I don’t want to over-simplify things. Aside from the complexity of implementing new boundaries into existing environments, there are some consolidated choke points that are harder to defend, and already commonly used in attacks, such as our identity providers.

Zero trust or zero days, your call.

 

Gravitational Collapse to Centralization

Above I listed some architectural responses, but for many organizations, especially those below the security poverty line, the answer will be an organizational response.

The math I’ve outlined becomes an intractable problem for organizations that can’t afford dedicated security teams. The asymmetry of the AI benefits for attackers and defenders are impossible to realize for most small and mid-sized organizations… if they have to do it themselves.
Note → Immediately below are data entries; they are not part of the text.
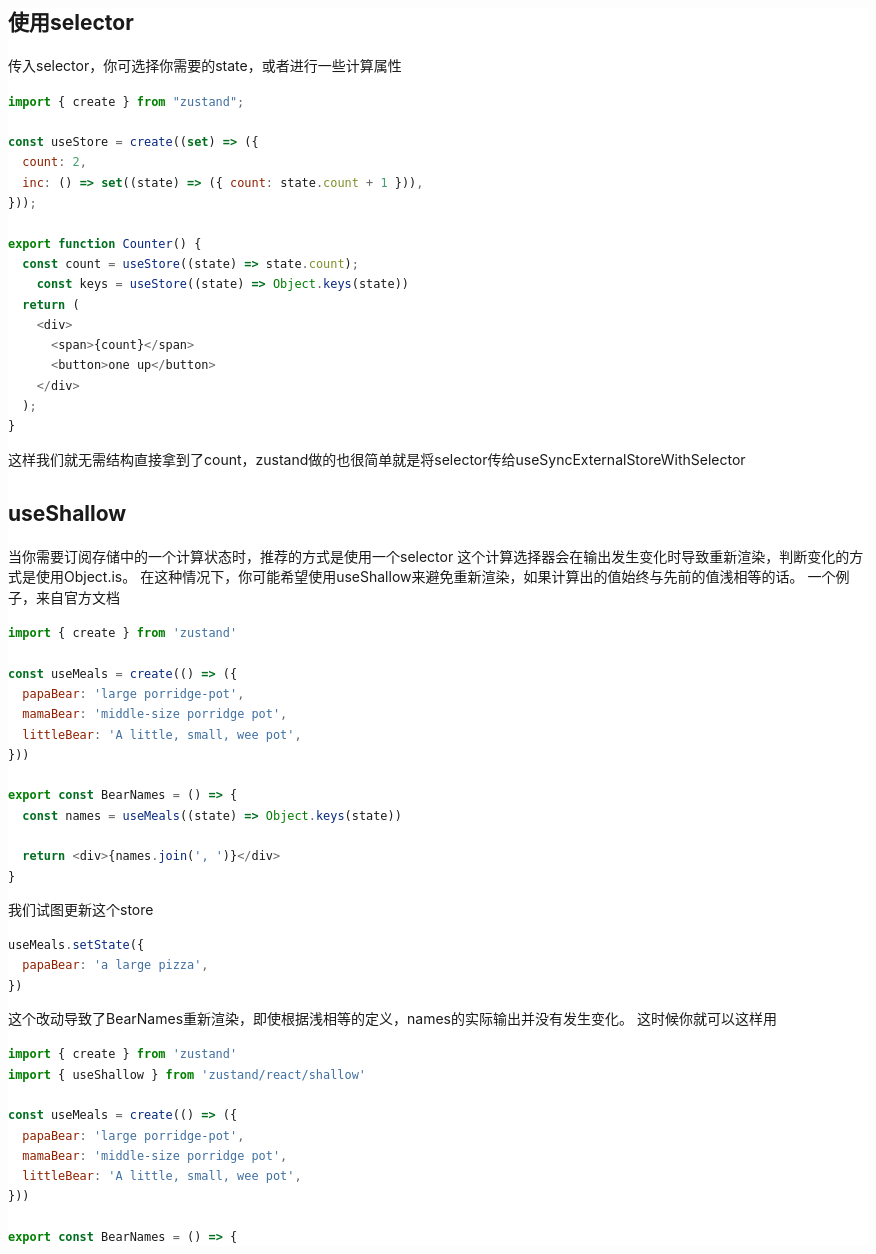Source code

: ## 使用selector
传入selector，你可选择你需要的state，或者进行一些计算属性
```javascript
import { create } from "zustand";

const useStore = create((set) => ({
  count: 2,
  inc: () => set((state) => ({ count: state.count + 1 })),
}));

export function Counter() {
  const count = useStore((state) => state.count);
    const keys = useStore((state) => Object.keys(state))
  return (
    <div>
      <span>{count}</span>
      <button>one up</button>
    </div>
  );
}

```
这样我们就无需结构直接拿到了count，zustand做的也很简单就是将selector传给useSyncExternalStoreWithSelector
## useShallow
当你需要订阅存储中的一个计算状态时，推荐的方式是使用一个selector
这个计算选择器会在输出发生变化时导致重新渲染，判断变化的方式是使用Object.is。
在这种情况下，你可能希望使用useShallow来避免重新渲染，如果计算出的值始终与先前的值浅相等的话。
一个例子，来自官方文档
```javascript
import { create } from 'zustand'

const useMeals = create(() => ({
  papaBear: 'large porridge-pot',
  mamaBear: 'middle-size porridge pot',
  littleBear: 'A little, small, wee pot',
}))

export const BearNames = () => {
  const names = useMeals((state) => Object.keys(state))

  return <div>{names.join(', ')}</div>
}
```
我们试图更新这个store
```javascript
useMeals.setState({
  papaBear: 'a large pizza',
})
```
 
这个改动导致了BearNames重新渲染，即使根据浅相等的定义，names的实际输出并没有发生变化。
这时候你就可以这样用
```javascript
import { create } from 'zustand'
import { useShallow } from 'zustand/react/shallow'

const useMeals = create(() => ({
  papaBear: 'large porridge-pot',
  mamaBear: 'middle-size porridge pot',
  littleBear: 'A little, small, wee pot',
}))

export const BearNames = () => {
```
Under-resourced organizations can choose between being repeatedly breached or outsource their security to someone better-resourced. And they won’t really be able to just outsource the security function, they’ll need to outsource their applications and hosting to companies that can defend at scale.

This will drive massive consolidation onto hosted platforms and (capable, AI-powered) MSSPs. This is the gravitational collapse: the industry shedding its outer layers as organizations that tried to do everything themselves consolidate onto denser, more capable centralized cores. Today's MSSPs will transform from human-powered operations with some automation to AI-powered security operations with human oversight, a fundamentally different business and cost model.

While this is the right decision for an under-resourced organization, it starts to create consolidated systemic risk. I don’t see an alternative, and we’ll need to rely on economic forces like cyberinsurance and market dynamics since I don’t see the regulatory environment changing anytime soon.

 

Collapse is Inevitable; Demise is Not

The core, as I write this, is burning the last of its silicon and preparing for gravitational collapse. I’ve seen way too many examples of AI-driven vulnerability discovery, exploit development, and automated attack graphs to think things won’t change quickly, no matter how soon enterprises adopt AI themselves.

We’re figuring out our potential AI business cases, while our adversaries are already refining their AI-powered business operations.

But we aren’t flying blind. We can see the shape of things. We don’t need to dominate the AI arms race, we need to execute on what we already know: architectural resilience, defense in depth, Zero Trust, and generally increased segmentation and isolation. We expand and complicate the attacker’s problem space using security fundamentals instead of trying to outrun them.

After the core of the star collapses, what remains is the densest, most resilient matter in the universe that becomes either a black hole or a neutron star. It’s stronger, not weaker, and might just last until the heat death of the universe.